ASSIGNED TASK =>
Reproduce each of the entries below word for word, leaving out the pictures.
--- SOURCE INFORMATION Enclosed Below ---
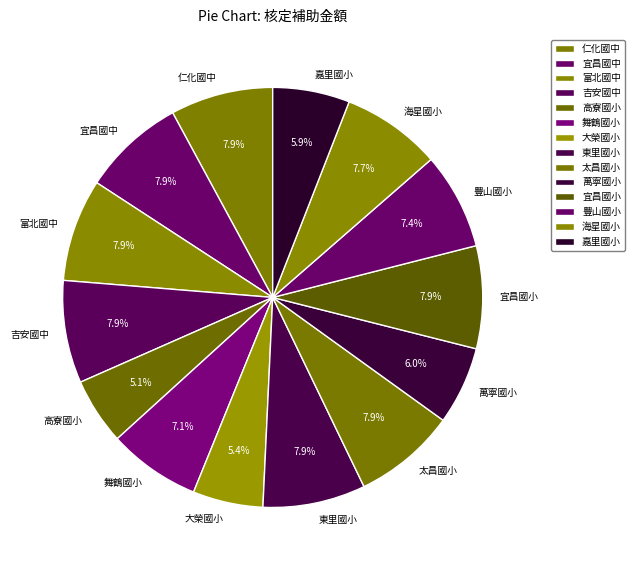

Between 舞鶴國小 and 海星國小, which is larger?

海星國小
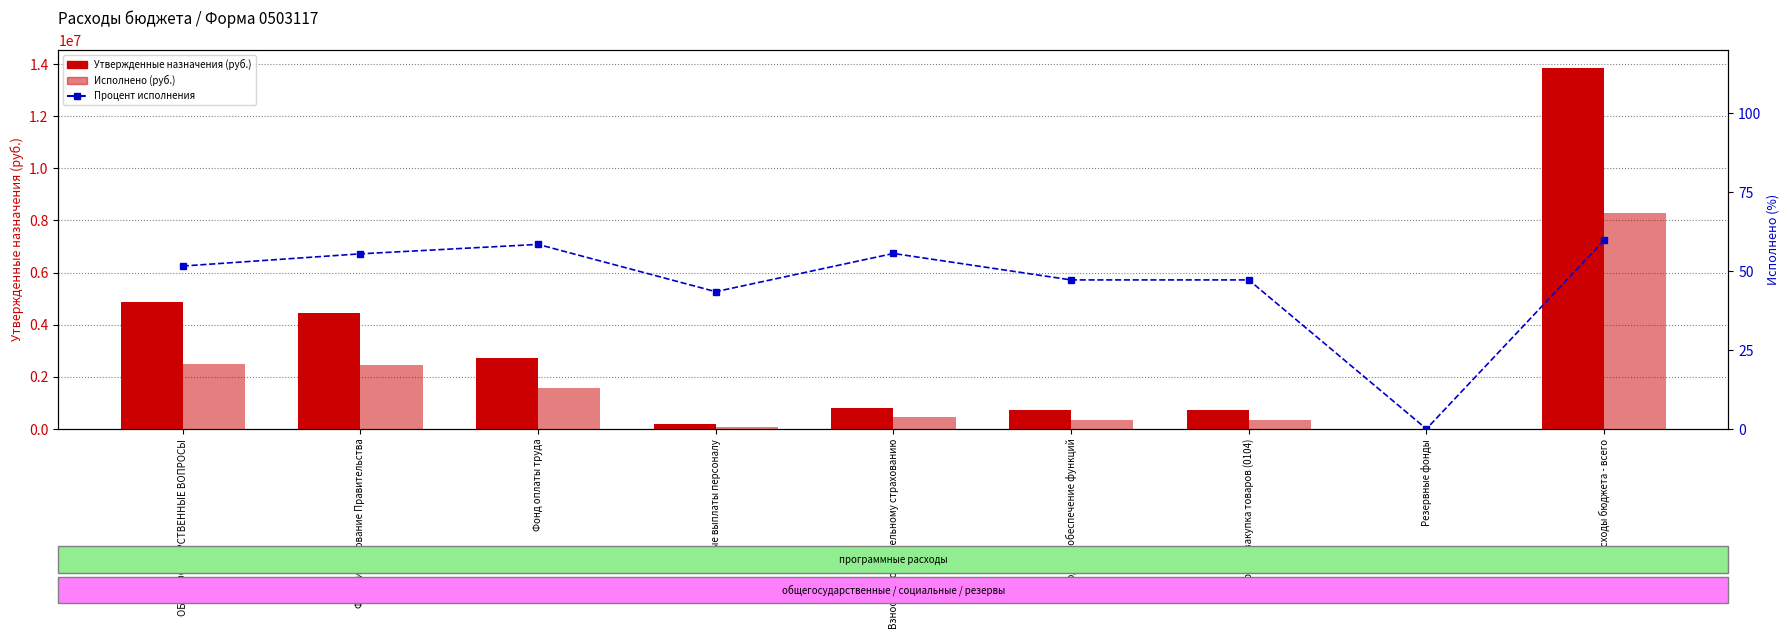

What is the greatest value displayed?

13847700.0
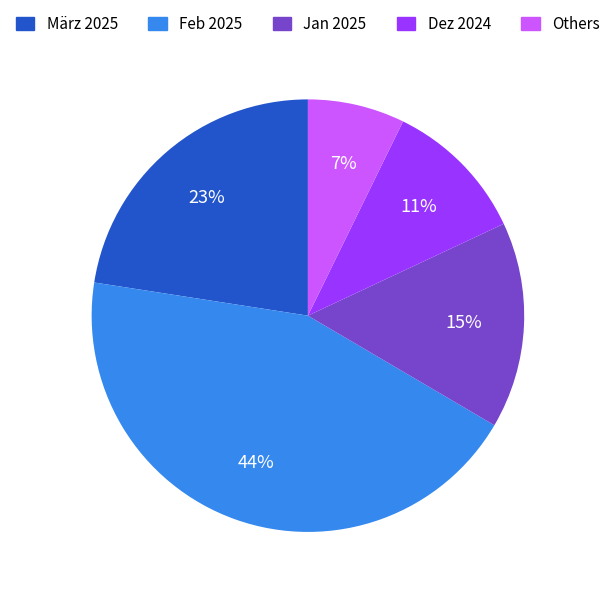

Is there any slice that represents more than half of the pie?

No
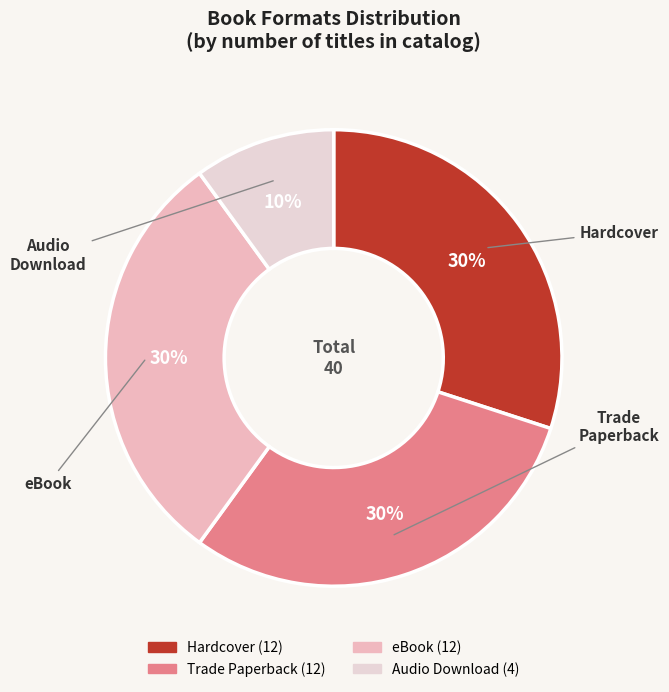

To the nearest percent, what is the combined percentage of Hardcover and eBook?

60%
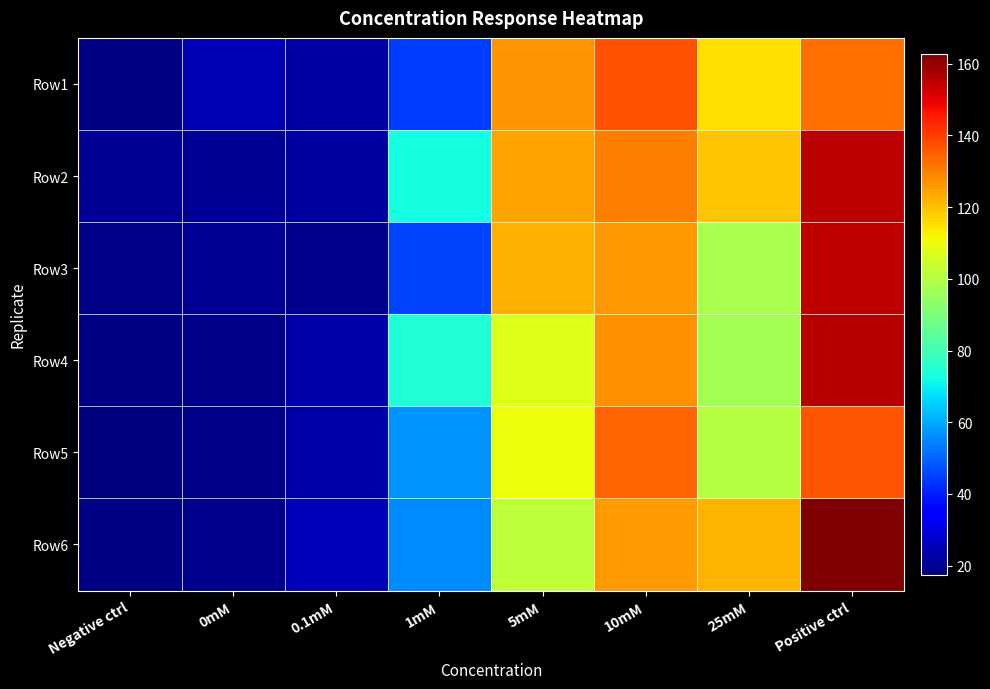

What is the difference between the highest and lowest values at 0mM?

5.9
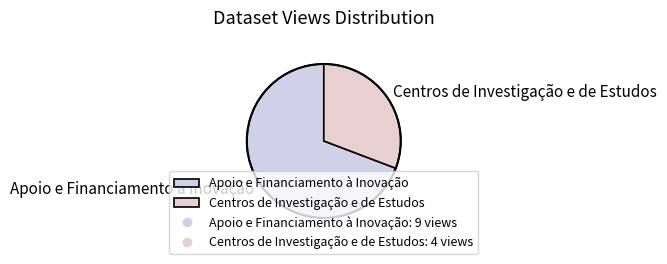

Approximately how many times larger is the value at Apoio e Financiamento à Inovação compared to Centros de Investigação e de Estudos?

2.2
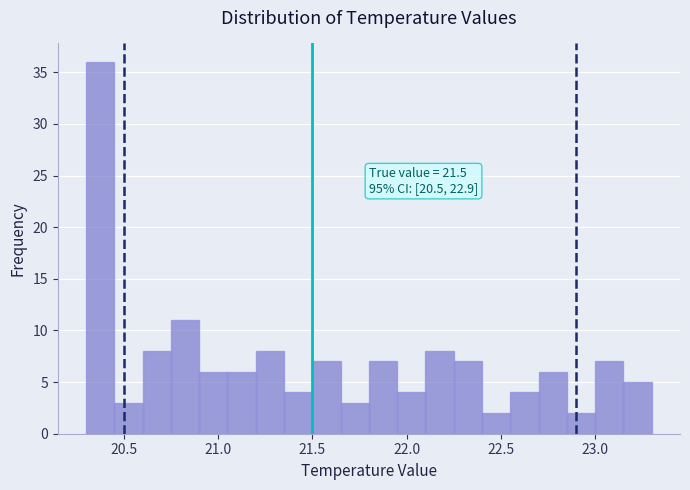

Around what value on the x-axis is the tallest bar? Give the approximate position of its centre, as read against the axis.

20.40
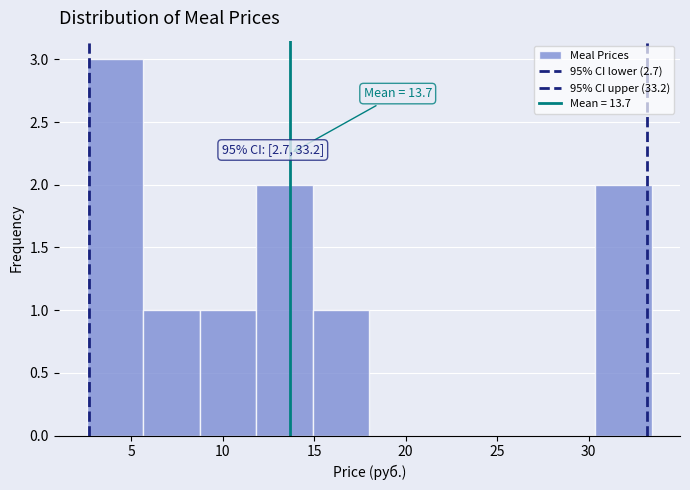

Which range on the x-axis has the tallest bar?

2.5 to 5.5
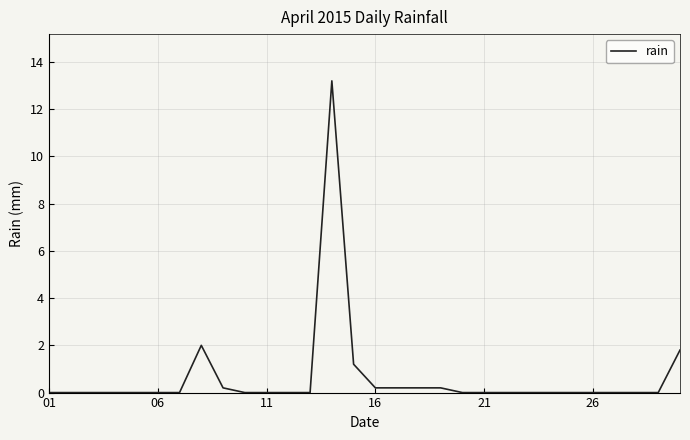

How many series are shown in this chart?

1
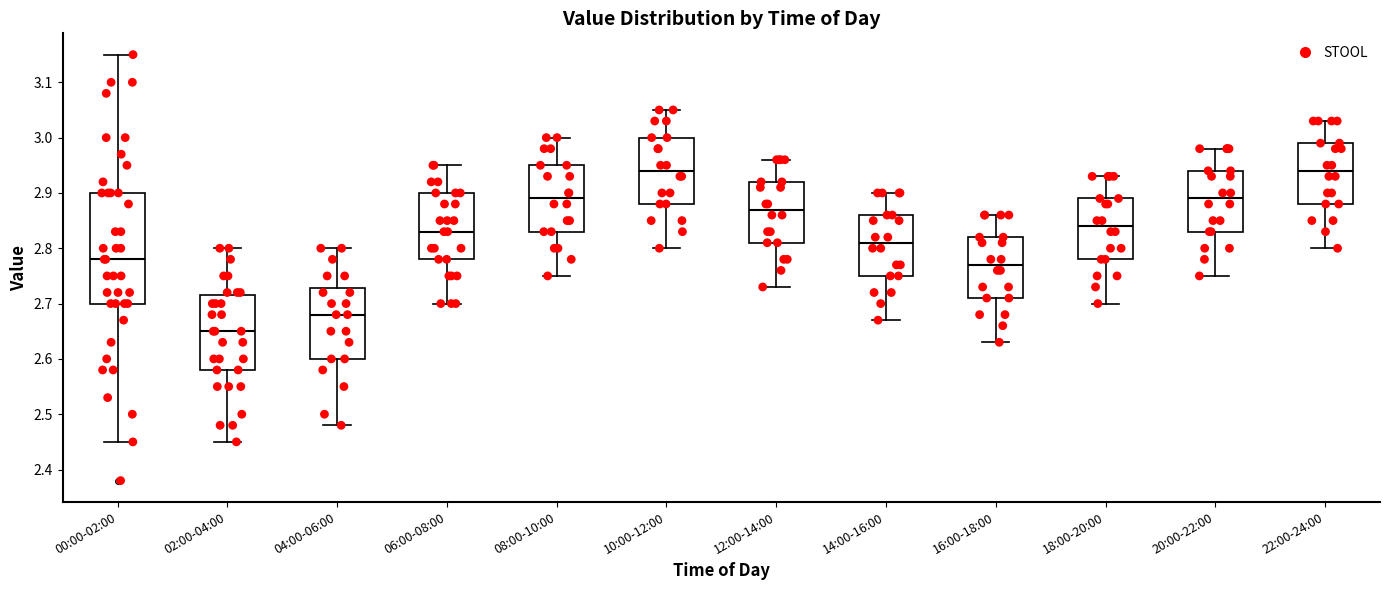

Where does the lower whisker of the box for 08:00-10:00 end on the y-axis? The values are not printed on the chart, so give them approximately, as read against the axis.

2.75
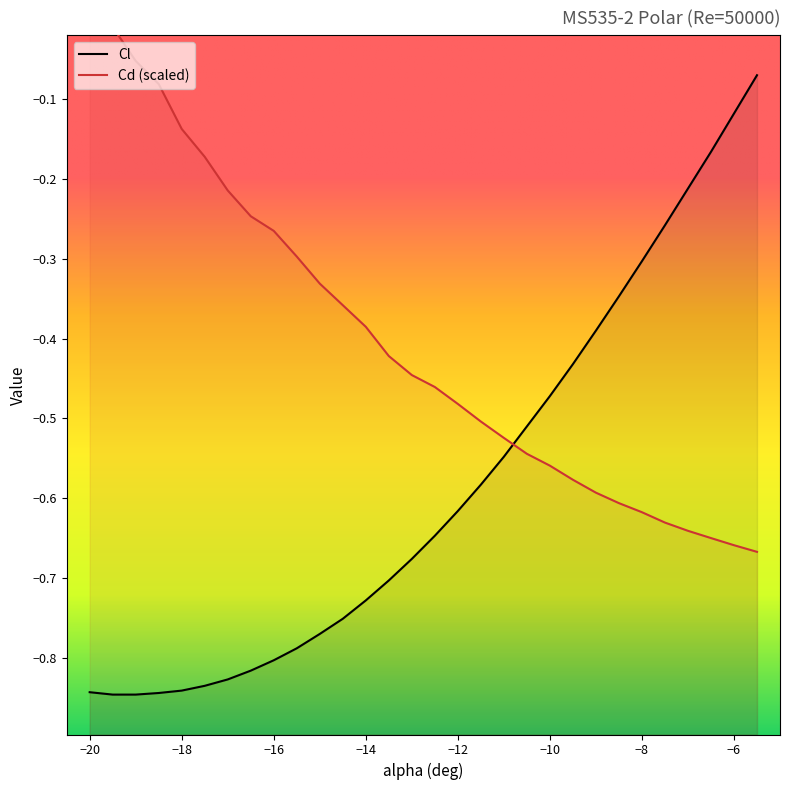

How many times do Cd and Cl cross each other?

1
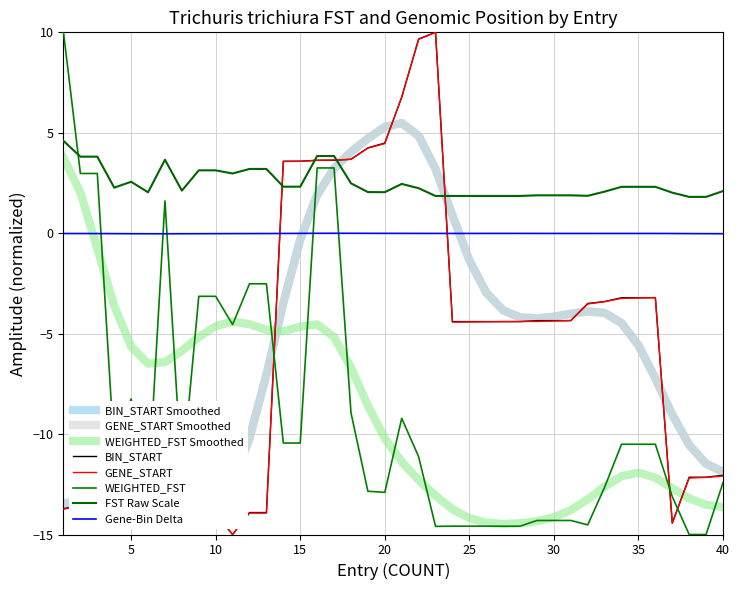

How many lines are shown in the chart?

3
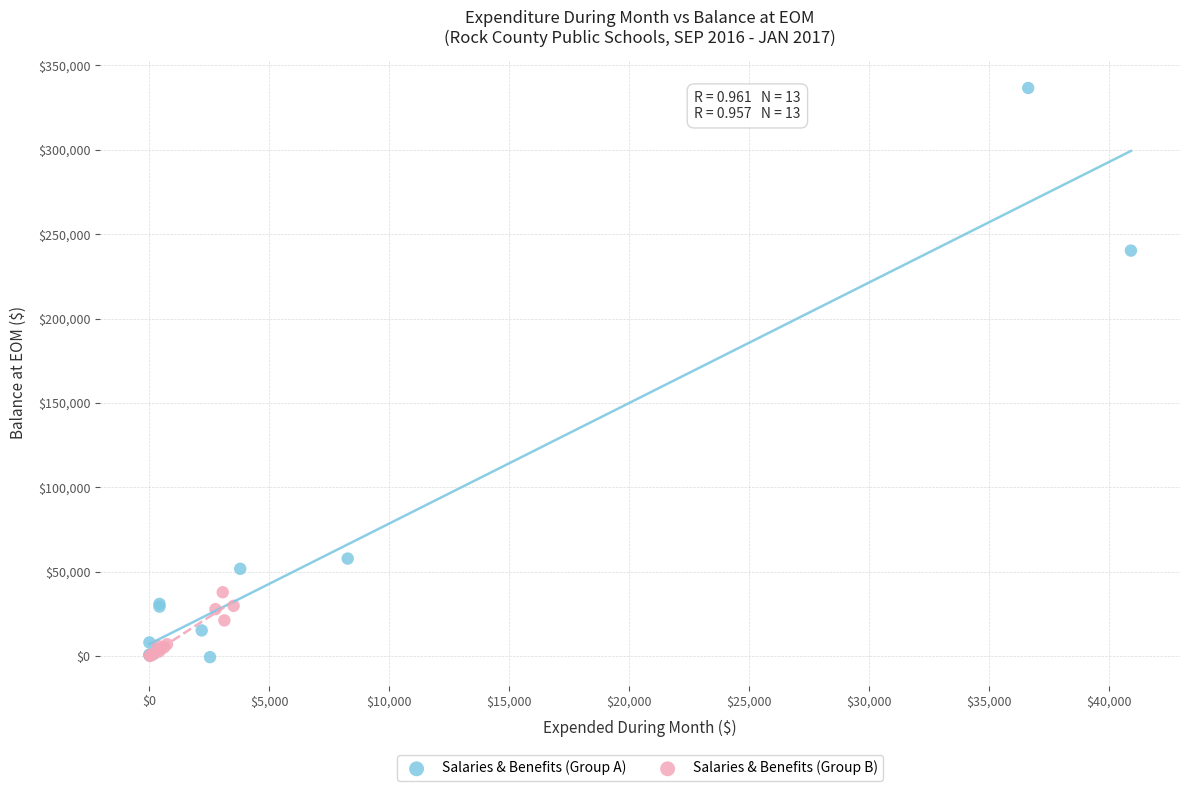

Which series has the largest Y range (max minus min)?

Salaries & Benefits (Group A)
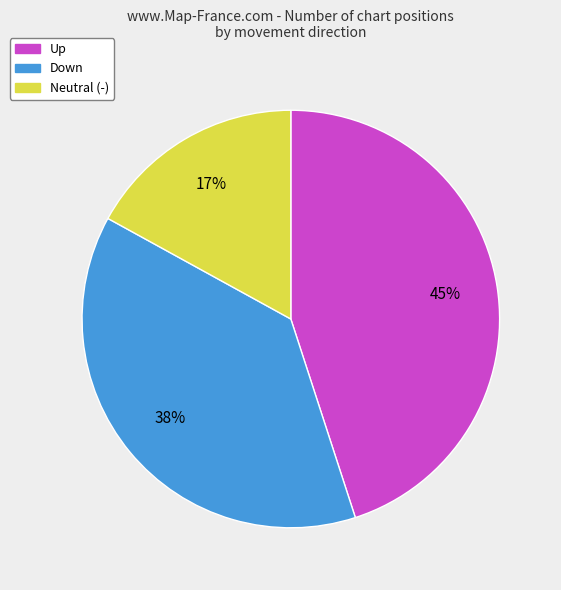

Is there any slice that represents more than half of the pie?

No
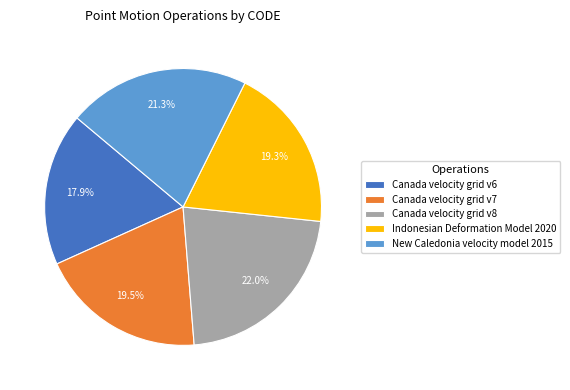

Which slice is the smallest?

Canada velocity grid v6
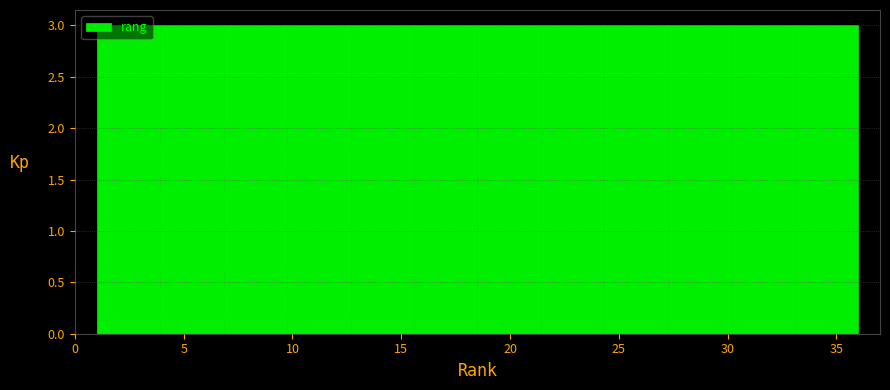

What is the height of the bar covering 12.5 to 15.5 on the x-axis? Neither the bar edges nor the heights are printed on the chart, so give them approximately, as read against the axes.

3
--- End of Enclosed SOURCE INFORMATION ---
RESULT FOR THIS EXERCISE =>
Between 舞鶴國小 and 海星國小, which is larger?

海星國小

What is the greatest value displayed?

13847700.0

Is there any slice that represents more than half of the pie?

No

To the nearest percent, what is the combined percentage of Hardcover and eBook?

60%

What is the difference between the highest and lowest values at 0mM?

5.9

Approximately how many times larger is the value at Apoio e Financiamento à Inovação compared to Centros de Investigação e de Estudos?

2.2

Around what value on the x-axis is the tallest bar? Give the approximate position of its centre, as read against the axis.

20.40

Which range on the x-axis has the tallest bar?

2.5 to 5.5

How many series are shown in this chart?

1

Where does the lower whisker of the box for 08:00-10:00 end on the y-axis? The values are not printed on the chart, so give them approximately, as read against the axis.

2.75

How many times do Cd and Cl cross each other?

1

How many lines are shown in the chart?

3

Which series has the largest Y range (max minus min)?

Salaries & Benefits (Group A)

Is there any slice that represents more than half of the pie?

No

Which slice is the smallest?

Canada velocity grid v6

What is the height of the bar covering 12.5 to 15.5 on the x-axis? Neither the bar edges nor the heights are printed on the chart, so give them approximately, as read against the axes.

3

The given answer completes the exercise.